**TASK 1:** In the Euler-Mascheroni constant page, which complex function is considered in the proof of the Lemma?
**TASK 2:** Rewrite everything in the Euler-Mascheroni constant page from "We will first" down to "contour C below.", changing "Lemma" to "Proposition" each time it occurs.

**SOURCE TEXT:**
----------------------------------------

INTEGRAL REPRESENTATION EULER-MASCHERONI CONSTANT

          Today we will proof the following integral representation of the Euler Mascheroni constant that appears in this post



\int_{0}^{\infty }\frac{\cos x^2-\cos x}{x}dx=\frac{\gamma}{2}


We will first proof the following Lemma

Lemma:


\int_{0}^{\infty} \frac{\cos x-e^{-x}}{x} d x=0


Proof: Consider the following complex function

f(z)= \frac{e^{iz}}{z}

and lets integrate it around the contour C below.

----------------------------------------

**DATASET EXCERPT:**

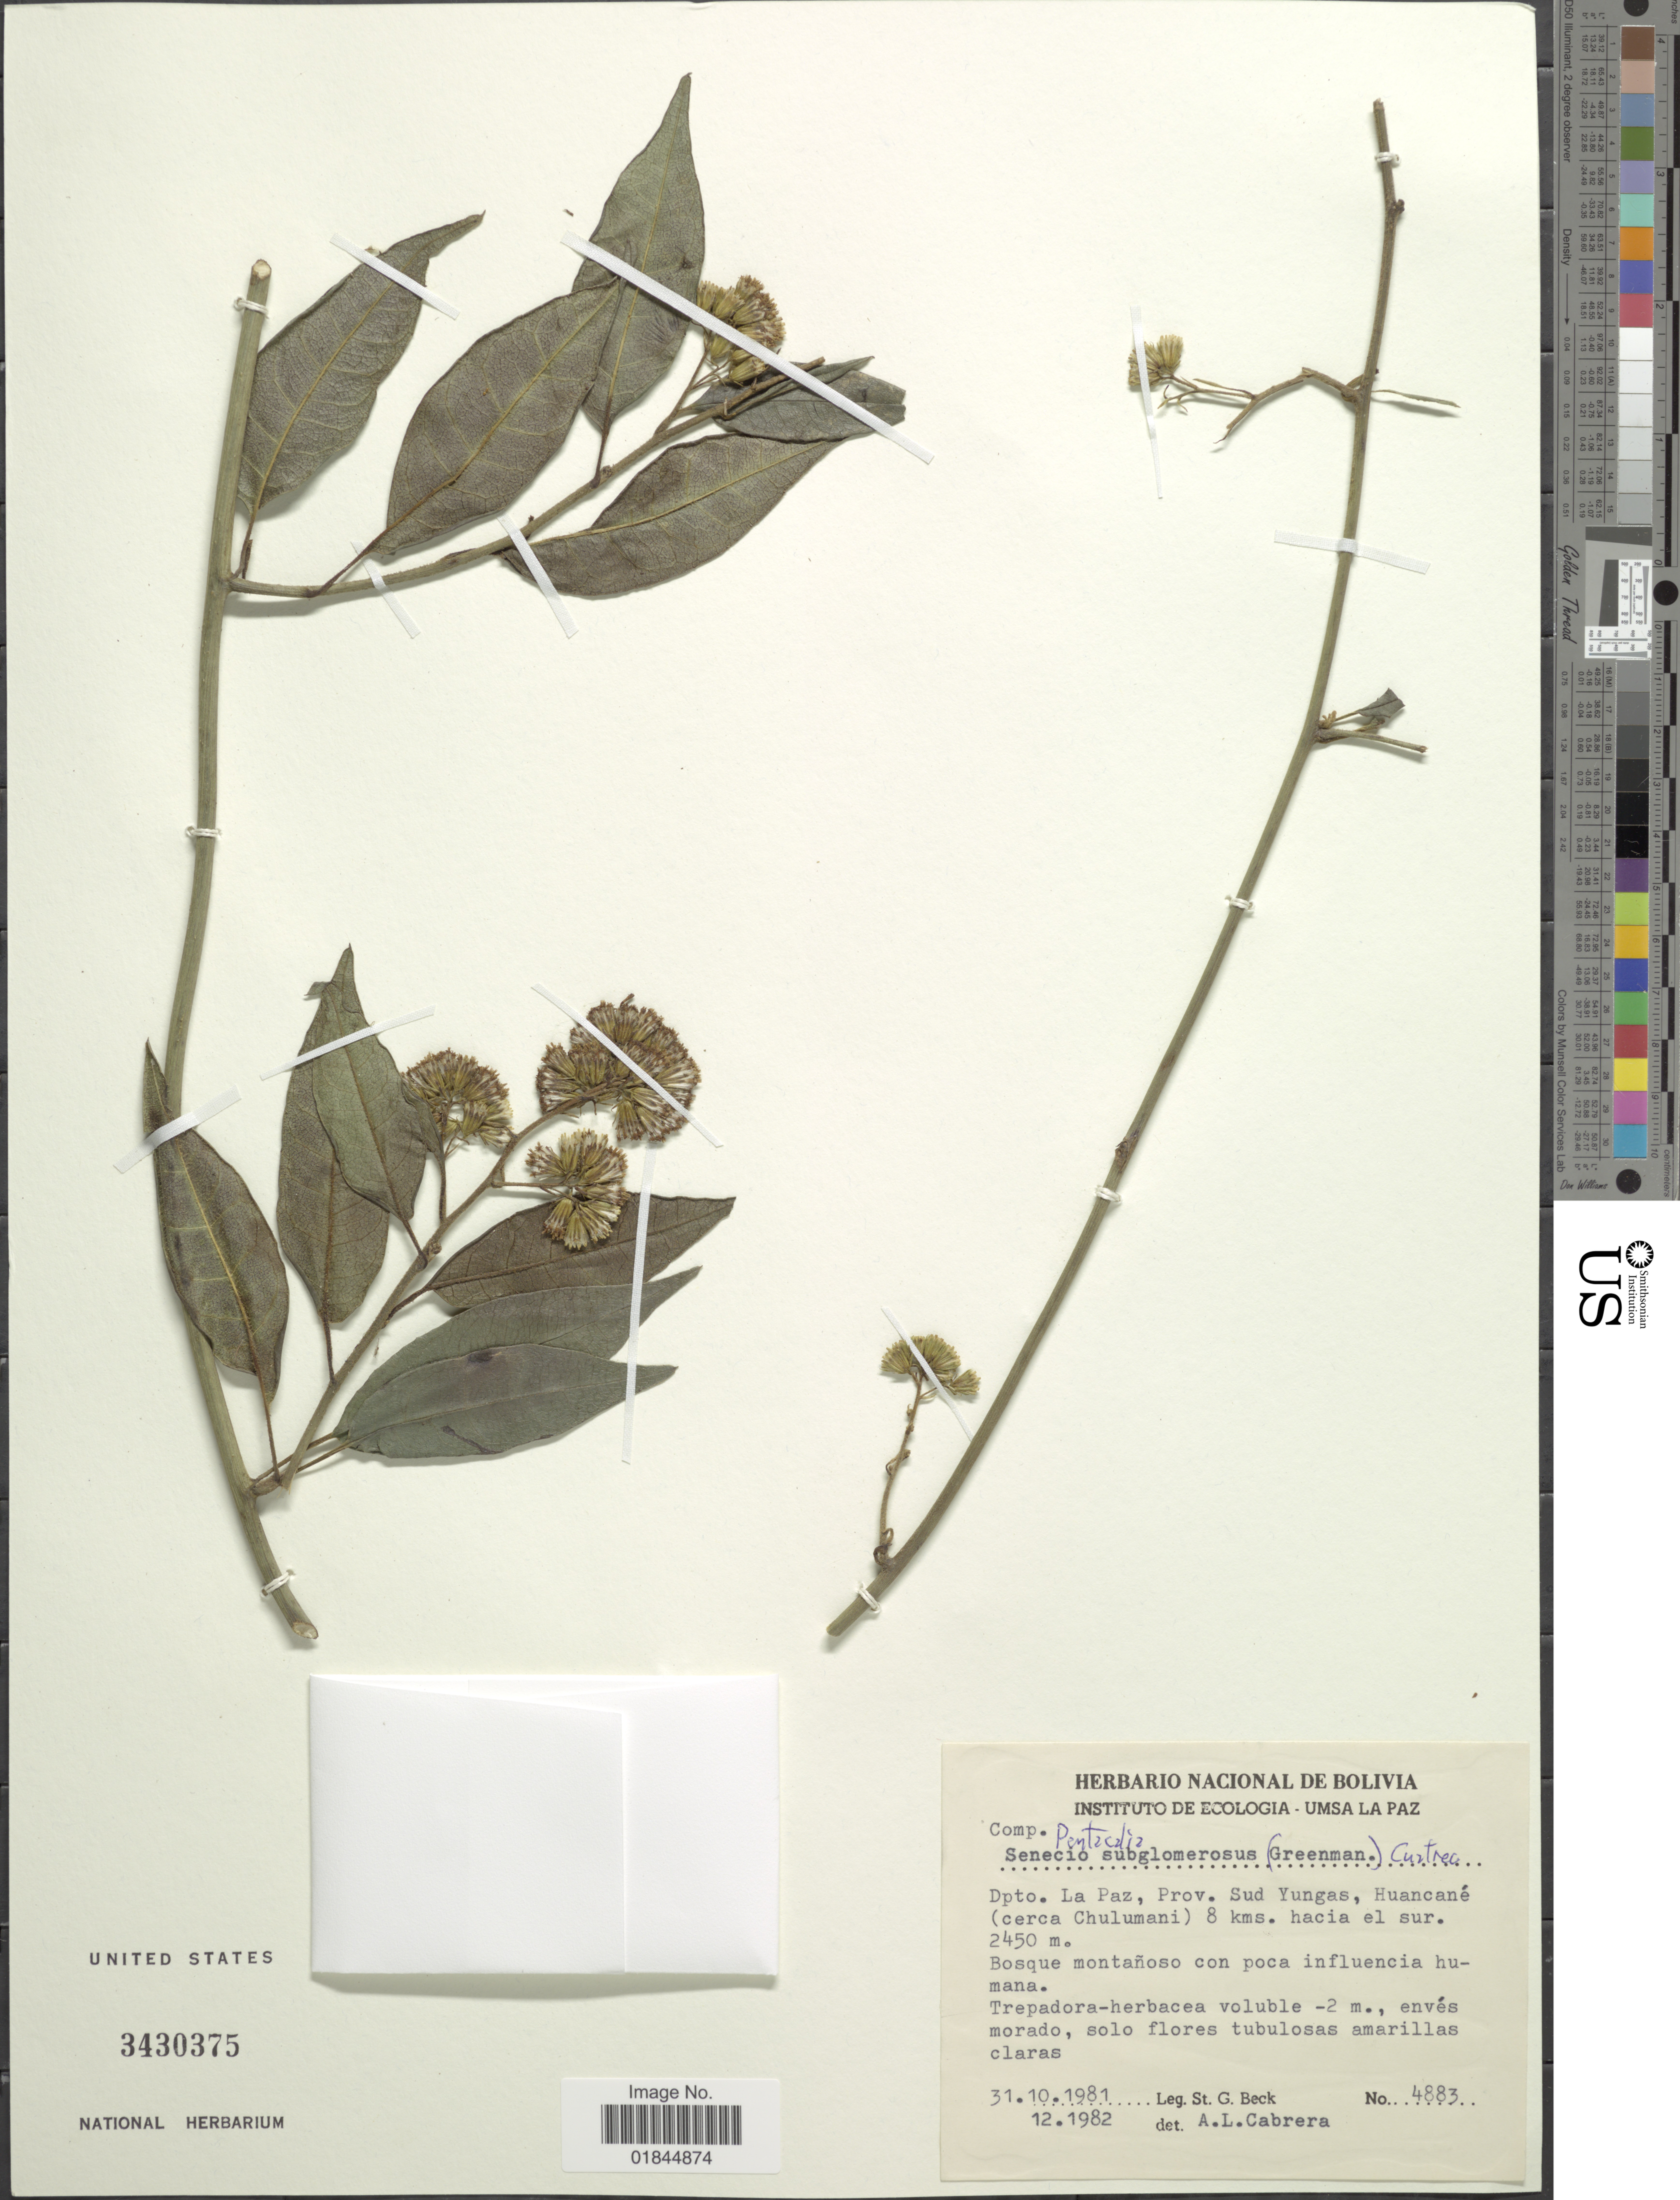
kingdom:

----------------------------------------

**RESULT 1:** f(z) = e^{iz}/z

**RESULT 2:**
We will first proof the following Proposition

Proposition:


\int_{0}^{\infty} \frac{\cos x-e^{-x}}{x} d x=0


Proof: Consider the following complex function

f(z)= \frac{e^{iz}}{z}

and lets integrate it around the contour C below.